• [TASK REQUIREMENTS] Among the entries below, please repeat exactly and only the lines from the line containing "mechanical environment" to the line containing "La consommation prolongée", both lines included.

• [INFORMATION]
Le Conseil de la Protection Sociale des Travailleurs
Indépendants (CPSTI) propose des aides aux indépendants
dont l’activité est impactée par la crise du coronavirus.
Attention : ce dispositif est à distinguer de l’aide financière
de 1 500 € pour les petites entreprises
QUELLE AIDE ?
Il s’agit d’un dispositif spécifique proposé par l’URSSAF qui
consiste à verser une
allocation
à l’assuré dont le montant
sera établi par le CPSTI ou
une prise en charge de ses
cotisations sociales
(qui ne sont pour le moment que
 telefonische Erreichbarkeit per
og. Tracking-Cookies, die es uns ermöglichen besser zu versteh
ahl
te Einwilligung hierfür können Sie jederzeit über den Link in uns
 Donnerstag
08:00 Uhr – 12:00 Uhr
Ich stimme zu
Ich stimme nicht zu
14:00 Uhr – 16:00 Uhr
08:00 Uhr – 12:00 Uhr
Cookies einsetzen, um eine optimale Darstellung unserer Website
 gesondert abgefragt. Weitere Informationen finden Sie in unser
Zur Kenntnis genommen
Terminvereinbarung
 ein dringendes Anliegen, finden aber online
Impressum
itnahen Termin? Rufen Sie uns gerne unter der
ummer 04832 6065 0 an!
...
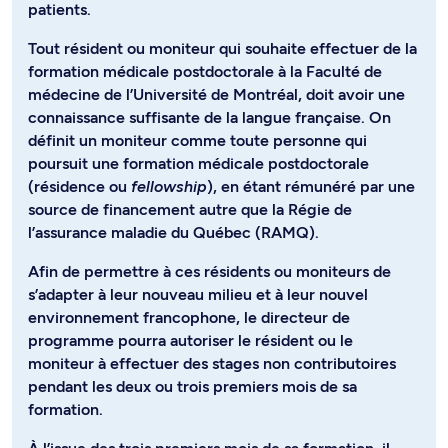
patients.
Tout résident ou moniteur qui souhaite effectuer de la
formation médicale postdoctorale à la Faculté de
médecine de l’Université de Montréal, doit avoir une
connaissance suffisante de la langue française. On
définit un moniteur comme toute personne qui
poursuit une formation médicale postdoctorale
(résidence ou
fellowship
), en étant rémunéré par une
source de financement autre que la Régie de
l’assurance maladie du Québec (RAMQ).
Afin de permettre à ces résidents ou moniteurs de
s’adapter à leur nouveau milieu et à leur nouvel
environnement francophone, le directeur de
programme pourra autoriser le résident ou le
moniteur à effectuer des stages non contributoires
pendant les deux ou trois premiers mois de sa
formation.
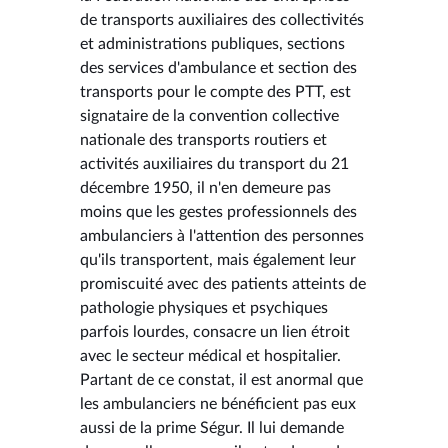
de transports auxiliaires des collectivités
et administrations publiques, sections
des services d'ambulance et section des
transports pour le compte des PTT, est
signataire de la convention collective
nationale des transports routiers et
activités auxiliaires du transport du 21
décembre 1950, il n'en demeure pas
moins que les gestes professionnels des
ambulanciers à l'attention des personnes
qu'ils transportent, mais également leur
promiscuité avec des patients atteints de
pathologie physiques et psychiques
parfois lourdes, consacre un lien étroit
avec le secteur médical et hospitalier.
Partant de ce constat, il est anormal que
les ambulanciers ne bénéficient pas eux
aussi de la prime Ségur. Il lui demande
---
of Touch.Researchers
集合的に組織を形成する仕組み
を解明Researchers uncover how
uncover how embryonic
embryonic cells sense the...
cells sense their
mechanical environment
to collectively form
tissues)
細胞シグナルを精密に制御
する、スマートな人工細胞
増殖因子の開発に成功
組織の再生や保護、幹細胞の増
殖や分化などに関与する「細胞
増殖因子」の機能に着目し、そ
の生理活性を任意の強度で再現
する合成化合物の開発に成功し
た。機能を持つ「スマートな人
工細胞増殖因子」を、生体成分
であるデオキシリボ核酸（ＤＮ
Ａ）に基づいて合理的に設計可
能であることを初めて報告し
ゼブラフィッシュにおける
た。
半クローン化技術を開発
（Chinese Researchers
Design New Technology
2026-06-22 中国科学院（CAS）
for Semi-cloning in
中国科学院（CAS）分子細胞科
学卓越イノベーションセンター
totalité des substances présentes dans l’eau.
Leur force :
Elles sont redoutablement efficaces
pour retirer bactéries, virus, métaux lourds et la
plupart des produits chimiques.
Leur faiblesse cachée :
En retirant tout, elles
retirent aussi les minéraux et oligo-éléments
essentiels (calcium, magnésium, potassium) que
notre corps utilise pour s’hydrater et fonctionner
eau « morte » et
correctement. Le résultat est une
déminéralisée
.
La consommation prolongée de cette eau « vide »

• [RESULT FOR THIS TASK]
mechanical environment
to collectively form
tissues)
細胞シグナルを精密に制御
する、スマートな人工細胞
増殖因子の開発に成功
組織の再生や保護、幹細胞の増
殖や分化などに関与する「細胞
増殖因子」の機能に着目し、そ
の生理活性を任意の強度で再現
する合成化合物の開発に成功し
た。機能を持つ「スマートな人
工細胞増殖因子」を、生体成分
であるデオキシリボ核酸（ＤＮ
Ａ）に基づいて合理的に設計可
能であることを初めて報告し
ゼブラフィッシュにおける
た。
半クローン化技術を開発
（Chinese Researchers
Design New Technology
2026-06-22 中国科学院（CAS）
for Semi-cloning in
中国科学院（CAS）分子細胞科
学卓越イノベーションセンター
totalité des substances présentes dans l’eau.
Leur force :
Elles sont redoutablement efficaces
pour retirer bactéries, virus, métaux lourds et la
plupart des produits chimiques.
Leur faiblesse cachée :
En retirant tout, elles
retirent aussi les minéraux et oligo-éléments
essentiels (calcium, magnésium, potassium) que
notre corps utilise pour s’hydrater et fonctionner
eau « morte » et
correctement. Le résultat est une
déminéralisée
.
La consommation prolongée de cette eau « vide »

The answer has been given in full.